▸ Task to carry out
Turn every line of the records below into a numbered list, skipping any blank lines. Leave the pictures out of your answer.

▸ Excerpted records
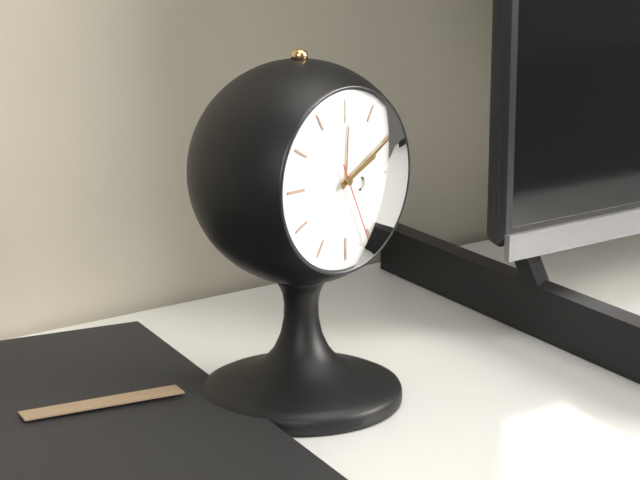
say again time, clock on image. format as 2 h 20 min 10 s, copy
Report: 2 h 10 min 26 s
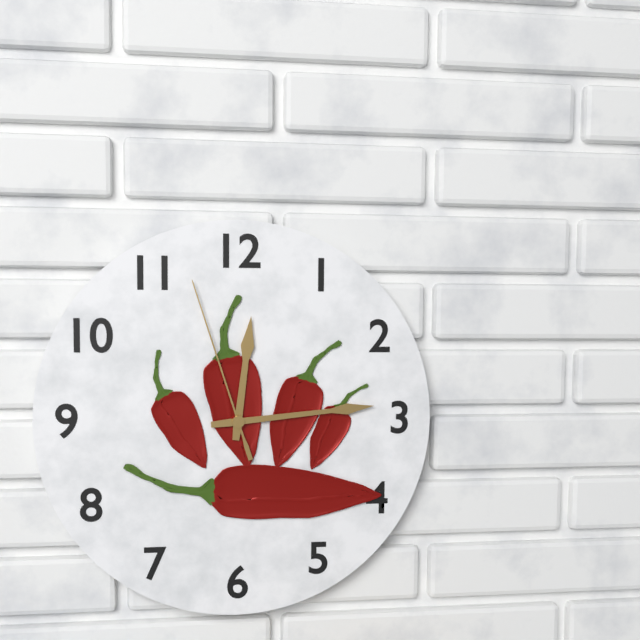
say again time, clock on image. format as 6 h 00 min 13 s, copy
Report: 12 h 14 min 57 s
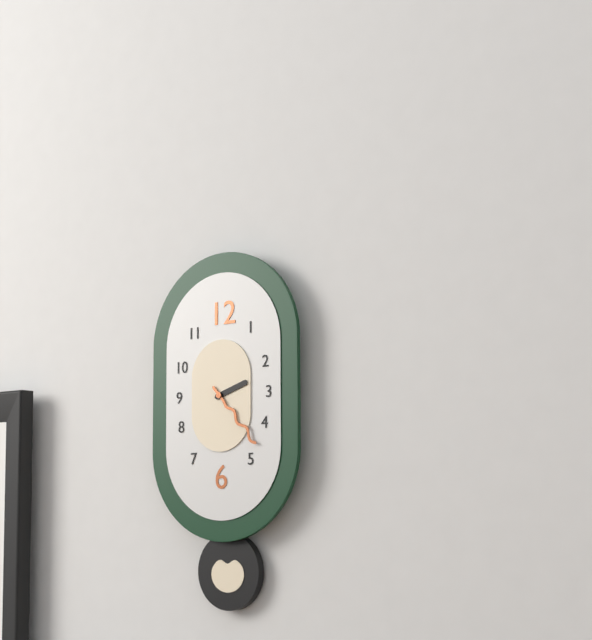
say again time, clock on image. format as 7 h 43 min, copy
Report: 2 h 23 min
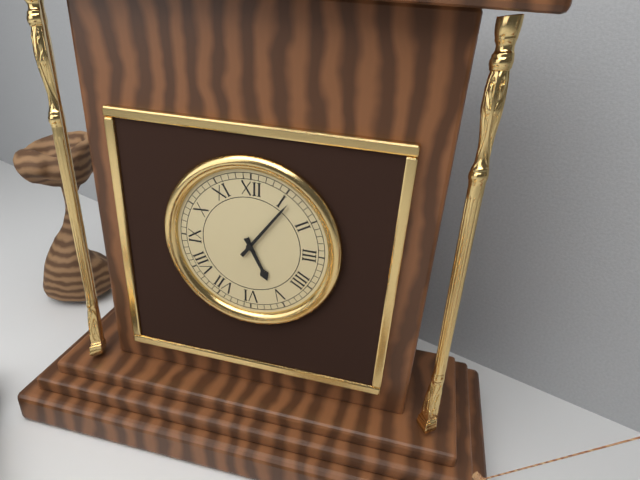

▸ Result
1. say again time, clock on image. format as 2 h 20 min 10 s, copy
2. Report: 2 h 10 min 26 s
3. say again time, clock on image. format as 6 h 00 min 13 s, copy
4. Report: 12 h 14 min 57 s
5. say again time, clock on image. format as 7 h 43 min, copy
6. Report: 2 h 23 min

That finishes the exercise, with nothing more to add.